__Activity__. In the listing below, find the line containing "- bowl [164,198,204,218]" and the line containing "- mug [66,195,111,233]". Repeat exactly those two lines and every line between them.

__Record extracts__.
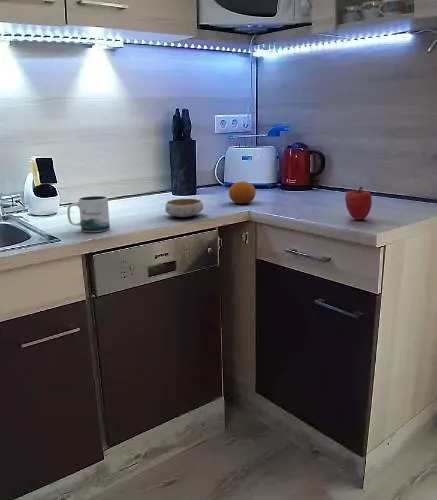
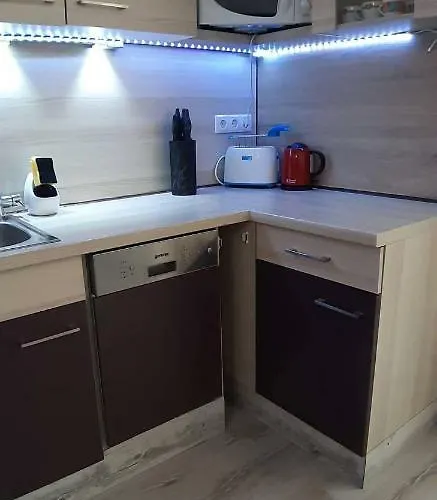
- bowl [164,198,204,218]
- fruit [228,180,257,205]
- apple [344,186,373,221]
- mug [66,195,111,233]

* * *

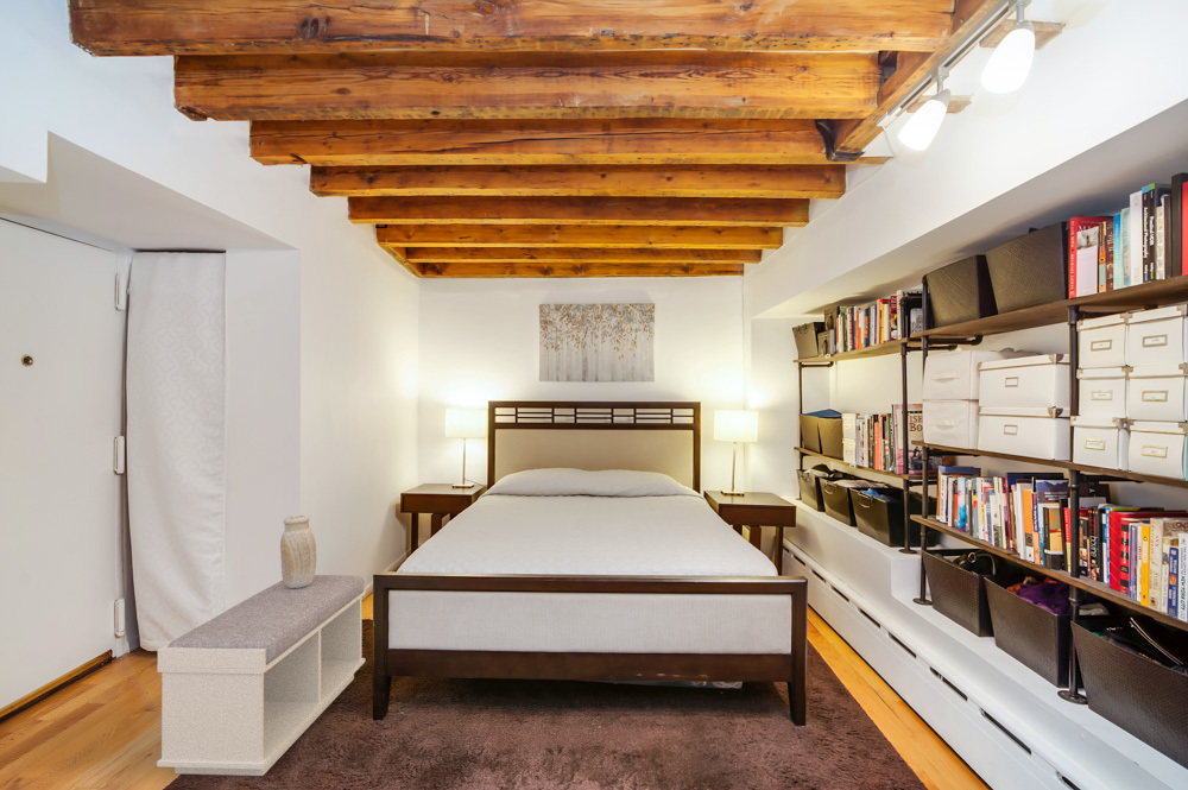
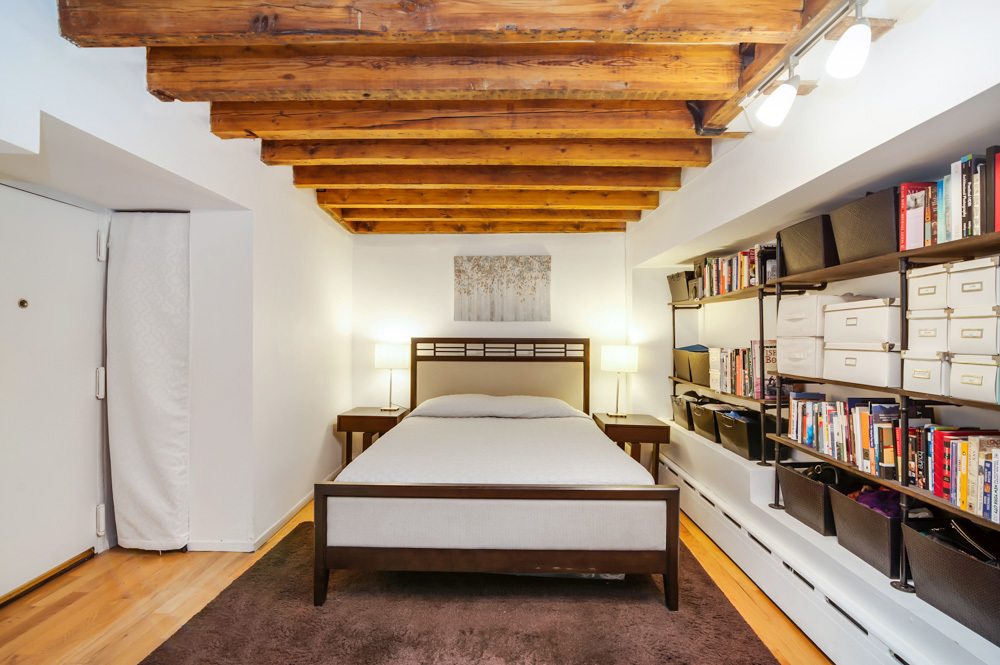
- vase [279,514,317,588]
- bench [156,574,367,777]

__Answer below__.
- bowl [164,198,204,218]
- fruit [228,180,257,205]
- apple [344,186,373,221]
- mug [66,195,111,233]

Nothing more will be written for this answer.